Das hört sich theoretisch gut an, bedeutet aber in der Praxis einen erheblichen Verwaltungsaufwand. Denn wo ein berechtigtes Interesse nachgewiesen werden muss, muss dieses berechtigte Interesse auch jemand prüfen. Das heißt, es muss in der Behörde jemand sein, der in jedem Einzelfall prüft, ob wirklich ein berechtigtes Interesse vorliegt.

Aus meiner Sicht ist es, wie gesagt, überflüssig, das geltende Gesetz zu ändern. Einfache Melderegisterauskünfte sollten auch in Zukunft einfach möglich bleiben, und zwar nicht zuletzt aus Gründen des Gläubigerschutzes. Ich weiß ja nicht, wer von Ihnen schon einmal versucht hat, einer Person habhaft zu werden, die etwas schuldet, seien es Mietzinsen oder andere Schulden. Nichts ist einfacher, als sich zu entziehen, wenn eine Auskunft über die Meldedaten nur noch erfolgen kann, wenn vorher die Einwilligung der jeweiligen Person notwendig ist.

Herr Kollege Dr. Herrmann, gestatten Sie eine Zwischenfrage?

Lieber am Ende!

Im Übrigen geht es um den Gläubigerschutz, aber auch darum, dass in unserer Gesellschaft niemand den Anspruch darauf hat, völlig ohne Kommunikation mit seiner Umwelt zu leben. Also muss auch in Zukunft die einfache Melderegisterauskunft möglich sein.

Die Umkehr des Regel-Ausnahme-Verhältnisses ist übrigens auch ein Wertungswiderspruch zum Publizitätsgedanken, den wir in anderen Bereichen haben. Erst kürzlich wurde im GmbH-Recht verankert, dass der Sitz der Gesellschaft mit den Büroanschriften im Handelsregister vermerkt und sogar eine Zustellungsfiktion eingeführt wird. Das heißt, auch wenn die GmbH dort nicht mehr ihren Sitz hat, kann zugestellt werden. Das ist eine Erleichterung für den Rechtsverkehr und ein stärkerer Schutz der Gläubiger. Widersprüchlich und geradezu kontraproduktiv wäre es, im normalen Bereich, wo man es nicht mit Gesellschaften zu tun hat, anders tätig zu werden. Daher ist die bisherige Opt-Out-Lösung völlig ausreichend.

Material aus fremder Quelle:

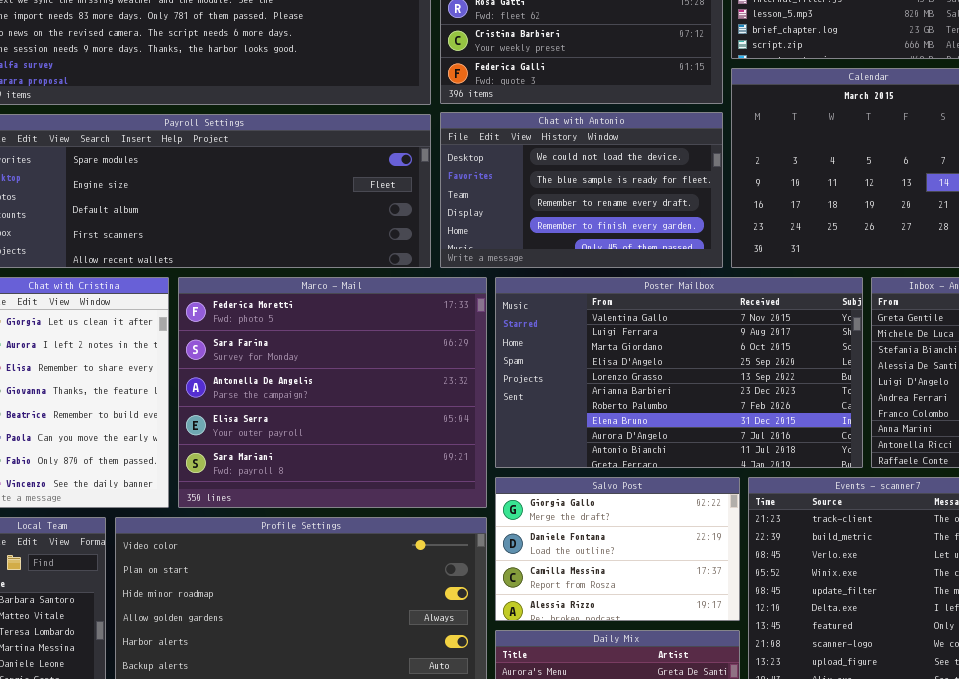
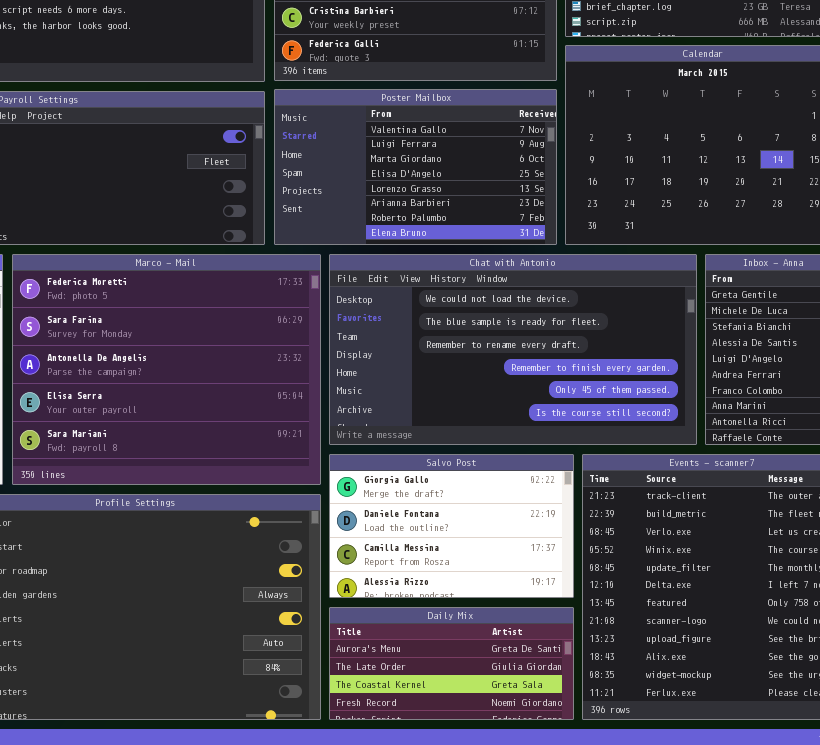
Chat with Antonio: [440,112,723,268] -> [329,254,697,445], moved, resized
Poster Mailbox: [495,277,863,468] -> [274,89,557,245], moved, resized

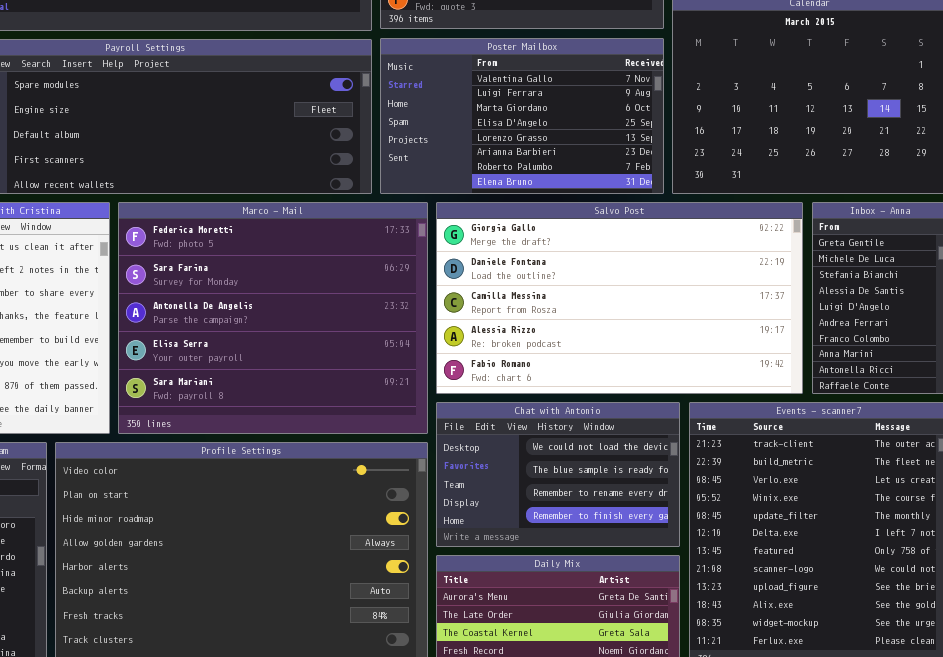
Chat with Antonio: [329,254,697,445] -> [436,402,680,547], moved, resized
Salvo Post: [329,454,574,598] -> [436,202,803,394], moved, resized

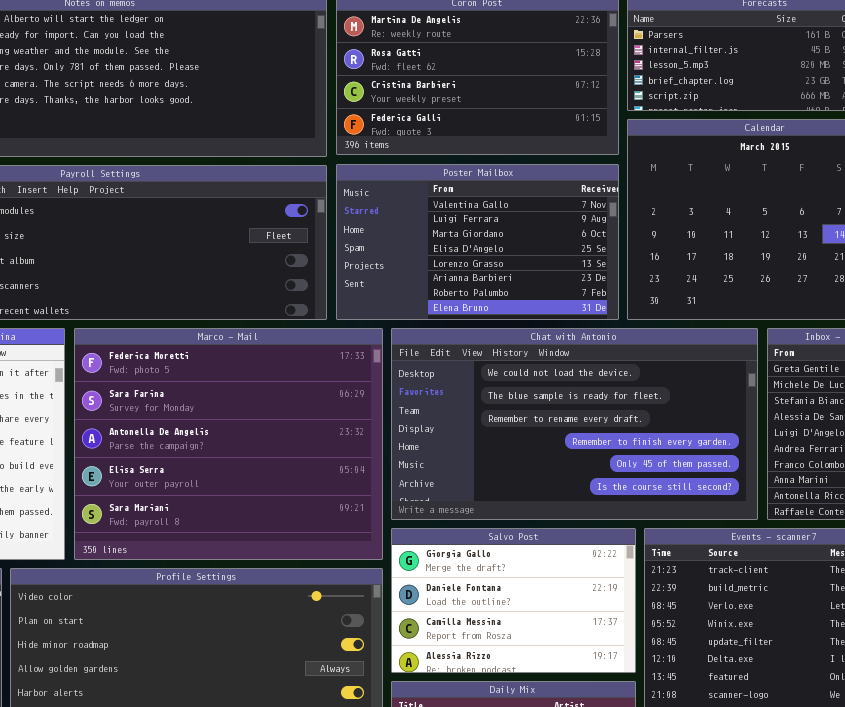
Salvo Post: [436,202,803,394] -> [391,528,636,673], moved, resized
Chat with Antonio: [436,402,680,547] -> [391,328,758,520], moved, resized

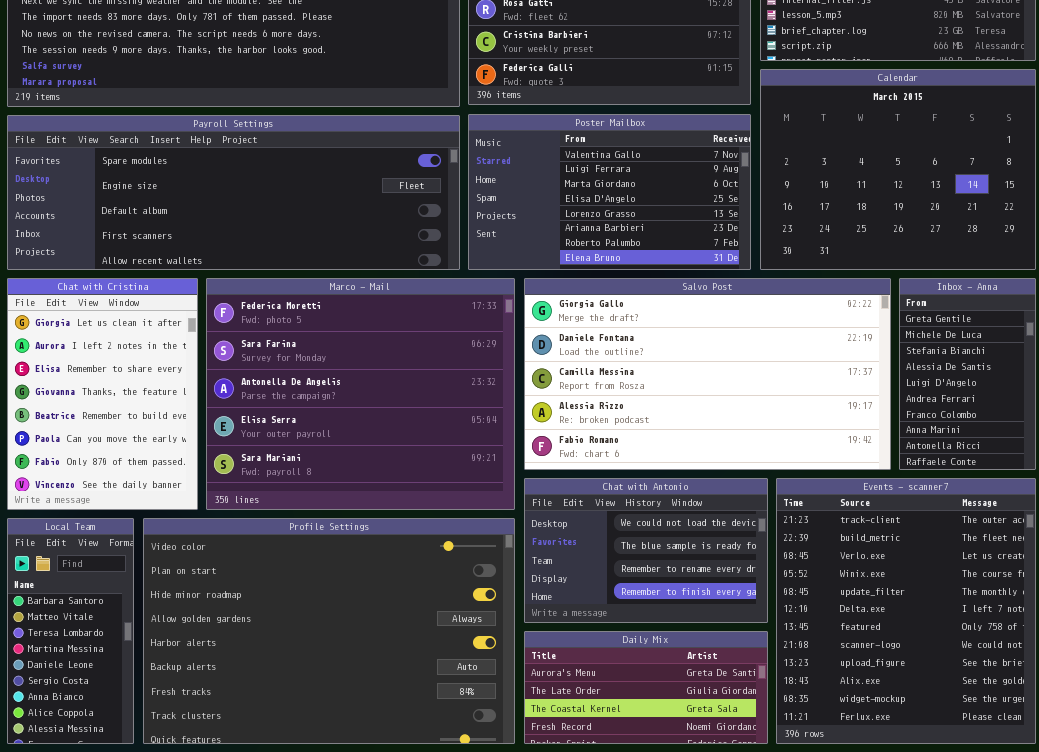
Chat with Antonio: [391,328,758,520] -> [524,478,768,623], moved, resized
Salvo Post: [391,528,636,673] -> [524,278,891,470], moved, resized

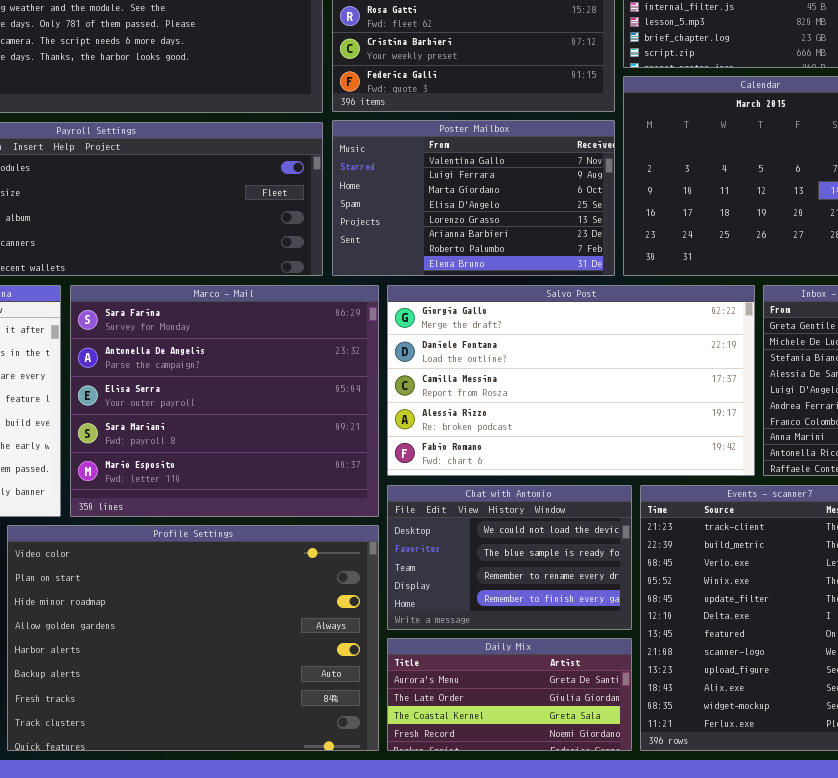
Marco - Mail: [206,278,515,510] -> [70,285,379,517], scrolled down 1 row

Falsch ist es aber auch - darauf ist die Kollegin Kamm nicht eingegangen -, wenn es um die Regelung in Artikel 32 des Meldegesetzes geht, die Auskunft in besonderen Fällen - das betrifft uns alle -, nämlich die Auskünfte über Jubiläen, Ehejubiläen, Geburtsdaten oder sonstige Auskünfte, die Parteien oder Mandatsträger erhalten können, um entsprechende Zielgruppenbriefe zu verfassen, um Bürger, Neubürger, Jugendliche anzusprechen. Ich halte es für einen falschen Ansatz, auch hier nur dann Auskünfte zu erteilen, wenn vorher eingewilligt wurde. Das wäre nämlich faktisch das Ende derartiger Schreiben, derartiger Möglichkeiten, mit den Bürgerinnen und Bürgern in Kontakt zu treten. Das halte ich für undemokratisch und auch für einen Verstoß gegen das Privileg der Parteien gemäß Artikel 21 des Grundgesetzes.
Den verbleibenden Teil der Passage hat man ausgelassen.